YOUR INSTRUCTIONS: For each entry that follows, produce an exact copy.

[Saved entries]
********************

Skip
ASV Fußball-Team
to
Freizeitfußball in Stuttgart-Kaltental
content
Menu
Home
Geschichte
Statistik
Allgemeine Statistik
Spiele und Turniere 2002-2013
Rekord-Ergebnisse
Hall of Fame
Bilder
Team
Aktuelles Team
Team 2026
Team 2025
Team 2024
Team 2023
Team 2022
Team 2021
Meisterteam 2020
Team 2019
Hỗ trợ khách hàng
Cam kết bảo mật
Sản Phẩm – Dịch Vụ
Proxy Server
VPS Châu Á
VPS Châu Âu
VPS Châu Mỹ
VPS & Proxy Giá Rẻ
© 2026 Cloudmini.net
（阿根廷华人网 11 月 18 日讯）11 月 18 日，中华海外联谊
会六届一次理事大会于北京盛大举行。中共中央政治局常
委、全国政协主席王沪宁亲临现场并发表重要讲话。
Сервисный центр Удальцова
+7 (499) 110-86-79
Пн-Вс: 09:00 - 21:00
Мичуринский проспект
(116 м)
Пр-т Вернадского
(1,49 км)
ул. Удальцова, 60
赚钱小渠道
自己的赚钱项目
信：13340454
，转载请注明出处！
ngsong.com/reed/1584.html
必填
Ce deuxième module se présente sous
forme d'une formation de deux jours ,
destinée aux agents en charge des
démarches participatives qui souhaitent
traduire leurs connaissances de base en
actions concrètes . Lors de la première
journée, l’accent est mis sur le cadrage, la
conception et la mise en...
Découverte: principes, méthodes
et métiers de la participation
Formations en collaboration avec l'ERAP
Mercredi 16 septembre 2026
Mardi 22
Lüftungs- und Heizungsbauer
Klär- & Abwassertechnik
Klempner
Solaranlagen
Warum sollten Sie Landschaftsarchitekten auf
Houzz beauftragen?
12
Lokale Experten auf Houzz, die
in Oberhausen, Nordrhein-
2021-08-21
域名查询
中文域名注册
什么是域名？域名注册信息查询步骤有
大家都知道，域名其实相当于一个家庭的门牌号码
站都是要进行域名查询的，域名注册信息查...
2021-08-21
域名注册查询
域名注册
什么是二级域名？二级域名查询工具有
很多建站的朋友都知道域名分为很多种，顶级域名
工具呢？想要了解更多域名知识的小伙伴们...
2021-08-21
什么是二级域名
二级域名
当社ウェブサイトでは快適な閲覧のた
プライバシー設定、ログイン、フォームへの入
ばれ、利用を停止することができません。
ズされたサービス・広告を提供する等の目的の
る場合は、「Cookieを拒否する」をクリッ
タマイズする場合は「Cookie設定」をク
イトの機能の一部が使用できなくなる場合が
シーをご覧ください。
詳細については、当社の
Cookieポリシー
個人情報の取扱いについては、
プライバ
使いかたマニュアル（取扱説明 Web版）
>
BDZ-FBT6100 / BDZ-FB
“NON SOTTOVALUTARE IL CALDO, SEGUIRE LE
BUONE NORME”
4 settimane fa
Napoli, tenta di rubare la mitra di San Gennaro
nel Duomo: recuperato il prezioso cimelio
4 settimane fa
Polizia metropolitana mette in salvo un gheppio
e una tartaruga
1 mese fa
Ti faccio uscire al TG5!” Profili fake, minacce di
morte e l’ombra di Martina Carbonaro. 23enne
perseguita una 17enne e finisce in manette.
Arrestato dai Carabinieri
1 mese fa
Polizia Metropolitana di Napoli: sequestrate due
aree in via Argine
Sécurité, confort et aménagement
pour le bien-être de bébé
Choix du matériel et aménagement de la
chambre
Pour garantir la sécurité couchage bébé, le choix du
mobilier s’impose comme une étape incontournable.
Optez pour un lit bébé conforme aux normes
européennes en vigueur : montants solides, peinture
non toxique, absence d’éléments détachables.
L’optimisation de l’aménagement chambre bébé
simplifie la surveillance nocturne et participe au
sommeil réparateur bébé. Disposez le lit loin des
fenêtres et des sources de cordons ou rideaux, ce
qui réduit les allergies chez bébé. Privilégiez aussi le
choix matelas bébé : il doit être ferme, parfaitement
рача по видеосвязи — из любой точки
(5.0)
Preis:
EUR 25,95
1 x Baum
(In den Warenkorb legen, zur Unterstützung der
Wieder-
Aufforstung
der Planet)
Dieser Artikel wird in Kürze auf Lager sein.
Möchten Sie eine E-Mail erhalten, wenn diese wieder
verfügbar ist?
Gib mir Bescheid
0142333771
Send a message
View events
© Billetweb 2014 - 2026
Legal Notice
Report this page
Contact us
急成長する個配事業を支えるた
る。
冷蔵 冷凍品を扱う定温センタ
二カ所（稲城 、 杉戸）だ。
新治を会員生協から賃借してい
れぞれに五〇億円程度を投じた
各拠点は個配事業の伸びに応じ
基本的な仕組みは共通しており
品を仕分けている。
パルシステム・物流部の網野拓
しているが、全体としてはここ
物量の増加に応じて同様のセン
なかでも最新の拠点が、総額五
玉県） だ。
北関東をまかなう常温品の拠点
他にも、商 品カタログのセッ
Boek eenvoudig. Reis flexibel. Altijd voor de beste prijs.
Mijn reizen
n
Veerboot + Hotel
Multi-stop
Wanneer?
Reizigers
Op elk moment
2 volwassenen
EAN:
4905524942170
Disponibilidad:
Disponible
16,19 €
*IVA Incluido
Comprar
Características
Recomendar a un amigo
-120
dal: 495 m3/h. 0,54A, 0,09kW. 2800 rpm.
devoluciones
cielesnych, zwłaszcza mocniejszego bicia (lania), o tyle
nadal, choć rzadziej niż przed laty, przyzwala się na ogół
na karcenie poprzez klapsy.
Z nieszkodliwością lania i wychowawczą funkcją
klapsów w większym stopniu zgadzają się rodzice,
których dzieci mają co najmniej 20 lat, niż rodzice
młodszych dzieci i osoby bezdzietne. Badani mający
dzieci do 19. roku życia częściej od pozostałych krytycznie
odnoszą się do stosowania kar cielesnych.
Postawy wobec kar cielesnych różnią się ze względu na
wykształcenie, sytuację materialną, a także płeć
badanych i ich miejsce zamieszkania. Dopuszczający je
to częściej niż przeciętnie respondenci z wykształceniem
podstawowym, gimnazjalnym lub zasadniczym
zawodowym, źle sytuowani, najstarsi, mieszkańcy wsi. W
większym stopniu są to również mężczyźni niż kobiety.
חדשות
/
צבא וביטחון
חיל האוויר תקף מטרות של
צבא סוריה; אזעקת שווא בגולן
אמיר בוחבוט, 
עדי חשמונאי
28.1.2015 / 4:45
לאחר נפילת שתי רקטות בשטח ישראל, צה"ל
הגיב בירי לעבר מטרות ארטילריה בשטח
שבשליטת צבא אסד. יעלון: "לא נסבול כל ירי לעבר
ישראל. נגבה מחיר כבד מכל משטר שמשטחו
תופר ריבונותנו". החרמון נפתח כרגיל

********************

RESPONSE TO THIS TASK:
Skip
ASV Fußball-Team
to
Freizeitfußball in Stuttgart-Kaltental
content
Menu
Home
Geschichte
Statistik
Allgemeine Statistik
Spiele und Turniere 2002-2013
Rekord-Ergebnisse
Hall of Fame
Bilder
Team
Aktuelles Team
Team 2026
Team 2025
Team 2024
Team 2023
Team 2022
Team 2021
Meisterteam 2020
Team 2019
Hỗ trợ khách hàng
Cam kết bảo mật
Sản Phẩm – Dịch Vụ
Proxy Server
VPS Châu Á
VPS Châu Âu
VPS Châu Mỹ
VPS & Proxy Giá Rẻ
© 2026 Cloudmini.net
（阿根廷华人网 11 月 18 日讯）11 月 18 日，中华海外联谊
会六届一次理事大会于北京盛大举行。中共中央政治局常
委、全国政协主席王沪宁亲临现场并发表重要讲话。
Сервисный центр Удальцова
+7 (499) 110-86-79
Пн-Вс: 09:00 - 21:00
Мичуринский проспект
(116 м)
Пр-т Вернадского
(1,49 км)
ул. Удальцова, 60
赚钱小渠道
自己的赚钱项目
信：13340454
，转载请注明出处！
ngsong.com/reed/1584.html
必填
Ce deuxième module se présente sous
forme d'une formation de deux jours ,
destinée aux agents en charge des
démarches participatives qui souhaitent
traduire leurs connaissances de base en
actions concrètes . Lors de la première
journée, l’accent est mis sur le cadrage, la
conception et la mise en...
Découverte: principes, méthodes
et métiers de la participation
Formations en collaboration avec l'ERAP
Mercredi 16 septembre 2026
Mardi 22
Lüftungs- und Heizungsbauer
Klär- & Abwassertechnik
Klempner
Solaranlagen
Warum sollten Sie Landschaftsarchitekten auf
Houzz beauftragen?
12
Lokale Experten auf Houzz, die
in Oberhausen, Nordrhein-
2021-08-21
域名查询
中文域名注册
什么是域名？域名注册信息查询步骤有
大家都知道，域名其实相当于一个家庭的门牌号码
站都是要进行域名查询的，域名注册信息查...
2021-08-21
域名注册查询
域名注册
什么是二级域名？二级域名查询工具有
很多建站的朋友都知道域名分为很多种，顶级域名
工具呢？想要了解更多域名知识的小伙伴们...
2021-08-21
什么是二级域名
二级域名
当社ウェブサイトでは快適な閲覧のた
プライバシー設定、ログイン、フォームへの入
ばれ、利用を停止することができません。
ズされたサービス・広告を提供する等の目的の
る場合は、「Cookieを拒否する」をクリッ
タマイズする場合は「Cookie設定」をク
イトの機能の一部が使用できなくなる場合が
シーをご覧ください。
詳細については、当社の
Cookieポリシー
個人情報の取扱いについては、
プライバ
使いかたマニュアル（取扱説明 Web版）
>
BDZ-FBT6100 / BDZ-FB
“NON SOTTOVALUTARE IL CALDO, SEGUIRE LE
BUONE NORME”
4 settimane fa
Napoli, tenta di rubare la mitra di San Gennaro
nel Duomo: recuperato il prezioso cimelio
4 settimane fa
Polizia metropolitana mette in salvo un gheppio
e una tartaruga
1 mese fa
Ti faccio uscire al TG5!” Profili fake, minacce di
morte e l’ombra di Martina Carbonaro. 23enne
perseguita una 17enne e finisce in manette.
Arrestato dai Carabinieri
1 mese fa
Polizia Metropolitana di Napoli: sequestrate due
aree in via Argine
Sécurité, confort et aménagement
pour le bien-être de bébé
Choix du matériel et aménagement de la
chambre
Pour garantir la sécurité couchage bébé, le choix du
mobilier s’impose comme une étape incontournable.
Optez pour un lit bébé conforme aux normes
européennes en vigueur : montants solides, peinture
non toxique, absence d’éléments détachables.
L’optimisation de l’aménagement chambre bébé
simplifie la surveillance nocturne et participe au
sommeil réparateur bébé. Disposez le lit loin des
fenêtres et des sources de cordons ou rideaux, ce
qui réduit les allergies chez bébé. Privilégiez aussi le
choix matelas bébé : il doit être ferme, parfaitement
рача по видеосвязи — из любой точки
(5.0)
Preis:
EUR 25,95
1 x Baum
(In den Warenkorb legen, zur Unterstützung der
Wieder-
Aufforstung
der Planet)
Dieser Artikel wird in Kürze auf Lager sein.
Möchten Sie eine E-Mail erhalten, wenn diese wieder
verfügbar ist?
Gib mir Bescheid
0142333771
Send a message
View events
© Billetweb 2014 - 2026
Legal Notice
Report this page
Contact us
急成長する個配事業を支えるた
る。
冷蔵 冷凍品を扱う定温センタ
二カ所（稲城 、 杉戸）だ。
新治を会員生協から賃借してい
れぞれに五〇億円程度を投じた
各拠点は個配事業の伸びに応じ
基本的な仕組みは共通しており
品を仕分けている。
パルシステム・物流部の網野拓
しているが、全体としてはここ
物量の増加に応じて同様のセン
なかでも最新の拠点が、総額五
玉県） だ。
北関東をまかなう常温品の拠点
他にも、商 品カタログのセッ
Boek eenvoudig. Reis flexibel. Altijd voor de beste prijs.
Mijn reizen
n
Veerboot + Hotel
Multi-stop
Wanneer?
Reizigers
Op elk moment
2 volwassenen
EAN:
4905524942170
Disponibilidad:
Disponible
16,19 €
*IVA Incluido
Comprar
Características
Recomendar a un amigo
-120
dal: 495 m3/h. 0,54A, 0,09kW. 2800 rpm.
devoluciones
cielesnych, zwłaszcza mocniejszego bicia (lania), o tyle
nadal, choć rzadziej niż przed laty, przyzwala się na ogół
na karcenie poprzez klapsy.
Z nieszkodliwością lania i wychowawczą funkcją
klapsów w większym stopniu zgadzają się rodzice,
których dzieci mają co najmniej 20 lat, niż rodzice
młodszych dzieci i osoby bezdzietne. Badani mający
dzieci do 19. roku życia częściej od pozostałych krytycznie
odnoszą się do stosowania kar cielesnych.
Postawy wobec kar cielesnych różnią się ze względu na
wykształcenie, sytuację materialną, a także płeć
badanych i ich miejsce zamieszkania. Dopuszczający je
to częściej niż przeciętnie respondenci z wykształceniem
podstawowym, gimnazjalnym lub zasadniczym
zawodowym, źle sytuowani, najstarsi, mieszkańcy wsi. W
większym stopniu są to również mężczyźni niż kobiety.
חדשות
/
צבא וביטחון
חיל האוויר תקף מטרות של
צבא סוריה; אזעקת שווא בגולן
אמיר בוחבוט, 
עדי חשמונאי
28.1.2015 / 4:45
לאחר נפילת שתי רקטות בשטח ישראל, צה"ל
הגיב בירי לעבר מטרות ארטילריה בשטח
שבשליטת צבא אסד. יעלון: "לא נסבול כל ירי לעבר
ישראל. נגבה מחיר כבד מכל משטר שמשטחו
תופר ריבונותנו". החרמון נפתח כרגיל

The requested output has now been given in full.